By Cliff White, Executive Editor
Published on Friday, December 16, 2016
A new Bloomberg Businessweek investigation has shed light on a process that is allowing Chinese shrimp producers to sneak antibiotic-tainted products into the United States via transshipment.
Through the use of forged records and lax oversight in China, the United States, and third-party, pass-through countries, Chinese companies have managed to import tens of millions of dollars of shrimp into the United States, the article claims.

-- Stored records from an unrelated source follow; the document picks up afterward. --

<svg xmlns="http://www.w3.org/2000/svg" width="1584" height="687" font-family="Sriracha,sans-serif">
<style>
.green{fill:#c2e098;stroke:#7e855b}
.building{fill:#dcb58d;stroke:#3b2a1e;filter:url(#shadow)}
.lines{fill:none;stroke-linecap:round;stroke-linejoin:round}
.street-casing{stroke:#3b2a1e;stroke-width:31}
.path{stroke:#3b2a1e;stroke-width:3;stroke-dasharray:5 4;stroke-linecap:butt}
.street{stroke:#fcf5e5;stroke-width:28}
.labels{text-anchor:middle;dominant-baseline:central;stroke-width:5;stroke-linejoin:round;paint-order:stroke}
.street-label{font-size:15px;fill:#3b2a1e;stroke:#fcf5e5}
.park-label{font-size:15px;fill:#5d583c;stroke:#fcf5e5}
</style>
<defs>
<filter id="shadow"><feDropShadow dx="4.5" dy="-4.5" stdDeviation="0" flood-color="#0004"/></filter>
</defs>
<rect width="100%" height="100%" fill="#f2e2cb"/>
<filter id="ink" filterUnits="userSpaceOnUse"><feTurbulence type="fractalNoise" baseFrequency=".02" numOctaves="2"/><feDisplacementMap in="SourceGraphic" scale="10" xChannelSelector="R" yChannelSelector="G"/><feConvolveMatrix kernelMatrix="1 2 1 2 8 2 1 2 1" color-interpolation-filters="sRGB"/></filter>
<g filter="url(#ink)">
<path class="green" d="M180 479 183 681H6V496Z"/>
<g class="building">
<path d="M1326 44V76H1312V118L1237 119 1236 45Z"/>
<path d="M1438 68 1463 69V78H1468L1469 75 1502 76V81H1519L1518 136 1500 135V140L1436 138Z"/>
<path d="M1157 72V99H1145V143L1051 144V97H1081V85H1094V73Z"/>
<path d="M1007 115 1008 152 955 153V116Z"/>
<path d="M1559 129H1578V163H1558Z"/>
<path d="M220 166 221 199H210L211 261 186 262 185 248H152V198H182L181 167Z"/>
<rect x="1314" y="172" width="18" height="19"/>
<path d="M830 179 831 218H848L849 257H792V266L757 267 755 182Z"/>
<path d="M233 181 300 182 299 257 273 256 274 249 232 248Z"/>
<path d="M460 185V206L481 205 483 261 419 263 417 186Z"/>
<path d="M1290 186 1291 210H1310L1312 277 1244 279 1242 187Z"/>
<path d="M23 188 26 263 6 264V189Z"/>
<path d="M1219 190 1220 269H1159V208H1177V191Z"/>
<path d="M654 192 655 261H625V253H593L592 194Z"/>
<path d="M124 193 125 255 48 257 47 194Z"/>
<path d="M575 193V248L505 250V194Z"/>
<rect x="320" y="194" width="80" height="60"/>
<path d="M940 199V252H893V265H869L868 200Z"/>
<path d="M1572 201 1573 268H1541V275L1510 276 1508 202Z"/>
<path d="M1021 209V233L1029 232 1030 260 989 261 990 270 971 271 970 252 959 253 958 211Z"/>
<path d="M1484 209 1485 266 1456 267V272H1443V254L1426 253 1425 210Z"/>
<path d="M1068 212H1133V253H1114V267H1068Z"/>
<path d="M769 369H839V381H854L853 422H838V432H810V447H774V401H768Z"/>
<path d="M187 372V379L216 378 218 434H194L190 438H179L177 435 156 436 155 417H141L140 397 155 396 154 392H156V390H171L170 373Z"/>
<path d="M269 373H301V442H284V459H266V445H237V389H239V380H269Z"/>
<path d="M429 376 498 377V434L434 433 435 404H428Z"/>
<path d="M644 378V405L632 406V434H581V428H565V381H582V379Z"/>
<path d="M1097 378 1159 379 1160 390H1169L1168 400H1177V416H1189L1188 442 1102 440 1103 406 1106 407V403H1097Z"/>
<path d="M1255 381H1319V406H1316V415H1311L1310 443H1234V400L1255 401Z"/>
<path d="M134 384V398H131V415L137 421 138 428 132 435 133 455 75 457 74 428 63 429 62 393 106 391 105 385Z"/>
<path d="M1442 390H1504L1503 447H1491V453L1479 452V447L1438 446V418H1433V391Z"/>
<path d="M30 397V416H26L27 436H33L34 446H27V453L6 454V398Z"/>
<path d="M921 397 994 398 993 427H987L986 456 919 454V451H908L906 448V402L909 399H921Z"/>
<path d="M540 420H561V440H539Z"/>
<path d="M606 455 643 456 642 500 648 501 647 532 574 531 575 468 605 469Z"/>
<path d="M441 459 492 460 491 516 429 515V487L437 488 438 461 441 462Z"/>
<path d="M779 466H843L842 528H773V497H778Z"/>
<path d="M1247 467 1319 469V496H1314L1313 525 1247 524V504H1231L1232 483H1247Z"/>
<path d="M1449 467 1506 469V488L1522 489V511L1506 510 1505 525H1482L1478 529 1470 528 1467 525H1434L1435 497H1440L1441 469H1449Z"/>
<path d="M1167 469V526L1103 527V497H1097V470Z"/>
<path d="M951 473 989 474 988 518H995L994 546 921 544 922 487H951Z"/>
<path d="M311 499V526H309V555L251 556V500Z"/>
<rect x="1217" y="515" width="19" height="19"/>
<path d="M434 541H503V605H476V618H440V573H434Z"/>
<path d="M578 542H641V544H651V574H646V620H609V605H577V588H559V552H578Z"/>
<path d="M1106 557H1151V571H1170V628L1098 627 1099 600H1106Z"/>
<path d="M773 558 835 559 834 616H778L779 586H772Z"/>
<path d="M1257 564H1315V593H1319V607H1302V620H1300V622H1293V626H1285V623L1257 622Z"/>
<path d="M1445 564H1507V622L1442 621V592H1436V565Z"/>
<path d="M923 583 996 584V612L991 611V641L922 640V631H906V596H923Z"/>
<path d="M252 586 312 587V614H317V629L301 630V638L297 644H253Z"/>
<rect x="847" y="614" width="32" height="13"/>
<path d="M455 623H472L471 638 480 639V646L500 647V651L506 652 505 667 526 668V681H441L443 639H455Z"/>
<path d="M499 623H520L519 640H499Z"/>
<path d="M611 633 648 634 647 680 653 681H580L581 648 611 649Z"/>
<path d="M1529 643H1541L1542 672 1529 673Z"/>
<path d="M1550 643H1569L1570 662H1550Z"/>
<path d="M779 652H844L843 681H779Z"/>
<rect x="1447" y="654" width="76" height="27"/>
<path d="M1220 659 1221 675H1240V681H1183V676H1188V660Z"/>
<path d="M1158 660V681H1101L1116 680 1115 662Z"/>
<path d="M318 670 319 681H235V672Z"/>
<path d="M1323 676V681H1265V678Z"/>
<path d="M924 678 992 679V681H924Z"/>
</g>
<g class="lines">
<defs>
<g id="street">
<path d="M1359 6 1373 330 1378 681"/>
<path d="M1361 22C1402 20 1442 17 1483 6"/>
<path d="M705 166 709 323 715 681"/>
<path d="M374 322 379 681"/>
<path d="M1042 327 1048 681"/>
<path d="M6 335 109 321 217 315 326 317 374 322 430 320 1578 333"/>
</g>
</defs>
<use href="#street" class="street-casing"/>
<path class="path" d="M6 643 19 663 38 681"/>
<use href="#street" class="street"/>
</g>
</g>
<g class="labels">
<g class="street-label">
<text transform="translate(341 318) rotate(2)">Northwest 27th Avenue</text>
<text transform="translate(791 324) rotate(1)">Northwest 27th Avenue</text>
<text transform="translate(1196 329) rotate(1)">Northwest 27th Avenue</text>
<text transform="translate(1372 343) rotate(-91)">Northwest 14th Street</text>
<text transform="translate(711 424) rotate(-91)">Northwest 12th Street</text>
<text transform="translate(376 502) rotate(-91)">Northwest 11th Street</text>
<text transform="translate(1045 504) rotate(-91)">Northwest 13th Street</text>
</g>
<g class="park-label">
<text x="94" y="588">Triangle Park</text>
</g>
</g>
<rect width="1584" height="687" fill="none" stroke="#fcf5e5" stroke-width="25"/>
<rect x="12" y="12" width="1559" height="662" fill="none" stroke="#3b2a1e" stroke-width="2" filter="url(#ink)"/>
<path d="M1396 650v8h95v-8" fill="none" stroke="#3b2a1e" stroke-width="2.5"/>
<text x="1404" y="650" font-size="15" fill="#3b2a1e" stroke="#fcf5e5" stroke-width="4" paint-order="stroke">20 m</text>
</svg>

The article details the business workings of a large Chinese company that typifies the process being used to bring Chinese shrimp into the U.S. under the guise of being a product of Malaysia. Through a lawsuit filed in Texas against its U.S. subsidiary American Fisheries, China’s Shanghai Fisheries was found to have shipped shrimp labeled as “Product of Malaysia” that tested positive for an antibiotic that was banned in the U.S. U.S. authorities then discovered that the shrimp was actually from China, not Malaysia.
In April, following several similar discoveries, the U.S. Food and Drug Administration issued an import alert allowing its district offices to detain and test shrimp and prawn imports from peninsular Malaysia. Malaysia Ministry of Health has also announced measures to combat the issue, including better regulating processing plants and taking over the authority to issue certificates of origin from chambers of commerce, which is accused of rubber stamping false certificates in the article.
The U.S. is now investigating other Chinese shrimp producers that are suspected of shipping seafood through Malaysia. But the Bloomberg article reports those companies fold and reincorporate “at the first sign of regulatory scrutiny.” Now that Malaysia has been flagged by U.S. Customs, these companies are now looking to import to the U.S. through other countries, particularly Ecuador, the article said, citing domestic shrimp producers.
The FDA’s import alert was “a huge step forward to prevent contaminated shrimp from getting to U.S. consumers,” said John Williams, executive director of the Southern Shrimp Alliance, in the article.
“[But] we have also seen significant shifts in trade patterns indicating new routes and methods for getting bad shrimp into the U.S. market,” he said. “As long as there are distributors, retailers, and restaurants that, provided that the price is low, do not know and do not care where their shrimp is coming from, we expect to see shrimp-trade fraud.”